Osmar Terra tem tomado a frente das política sobre drogas no governo Bolsonaro

Osmar Terra tem tomado à frente quando se trata da política sobre drogas no governo Bolsonaro. Ele é um dos autores do decreto, assinado em abril passado, da nova Política Nacional sobre Drogas (Pnad) , que prevê foco em abstinência no tratamento de dependentes químicos. Ele também comemorou aprovação no senado de PL que altera a Lei de Drogas e inclui a internação involuntária para dependentes.

Fiocruz responde

Em resposta, a Fiocruz divulgou comunicado no qual defende sua metologia, que foi inclusive aprovada para o Joint Statistical Meeting de 2018, uma das maiores e mais importantes conferências sobre métodos estatísticos no mundo.

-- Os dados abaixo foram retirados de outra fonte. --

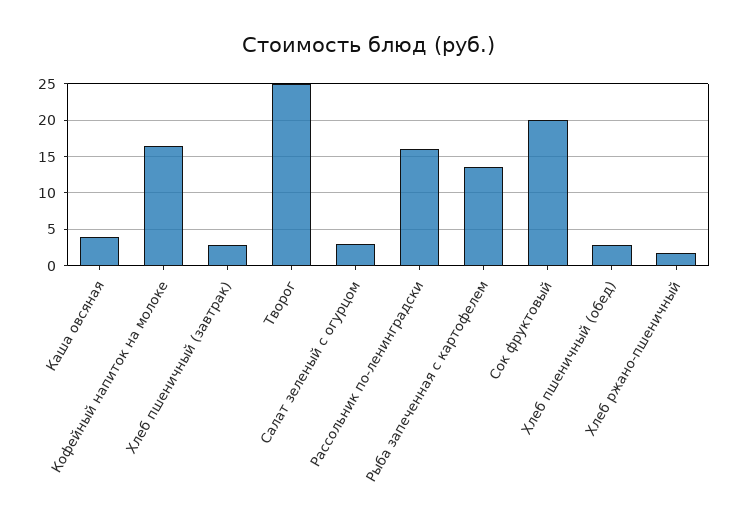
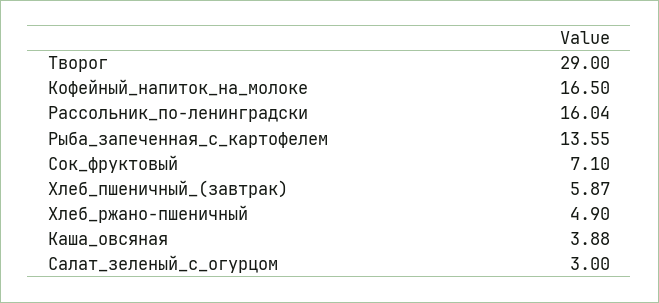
Хлеб пшеничный (завтрак): 3 -> 5.87
Творог: 25 -> 29
Сок фруктовый: 20 -> 7.1
Хлеб пшеничный (обед): 3 -> none
Хлеб ржано-пшеничный: 2 -> 4.9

O pesquisador Francisco Inácio Bastos, coordenador do levantamento, foi designado “core member” do grupo consultor da ONU em uso de drogas injetáveis e AIDS. Professor honorário da Graduate School of Public Health, da Universidade de San Diego, nos EUA, ele recebeu o prêmio de “Outstading Reviewer” (revisor de qualidade excepcional) do CPDD ( College on Problems of Drug Dependence ).

Segundo a Fiocruz, “o 3° Levantamento Nacional sobre o Uso de Drogas pela População Brasileira é mais robusto e abrangente que os dois anteriores, pois inclui, além dos pouco mais de 100 municípios de maior porte presentes nos anteriores, municípios de médio e pequeno porte, áreas rurais e faixas de fronteira”.

Ainda de acordo com comunicado da instituição, “essa abrangência só foi possível graças à utilização, exigida no próprio edital, do mesmo plano amostral adotado pelo Instituto Brasileiro de Geografia e Estatística (IBGE) para realização da já reconhecida Pesquisa Nacional por Amostra de Domicílios (Pnad)”. Tal plano “permite um cruzamento desses resultados com dados oficiais do país”, diz a nota da Fiocruz.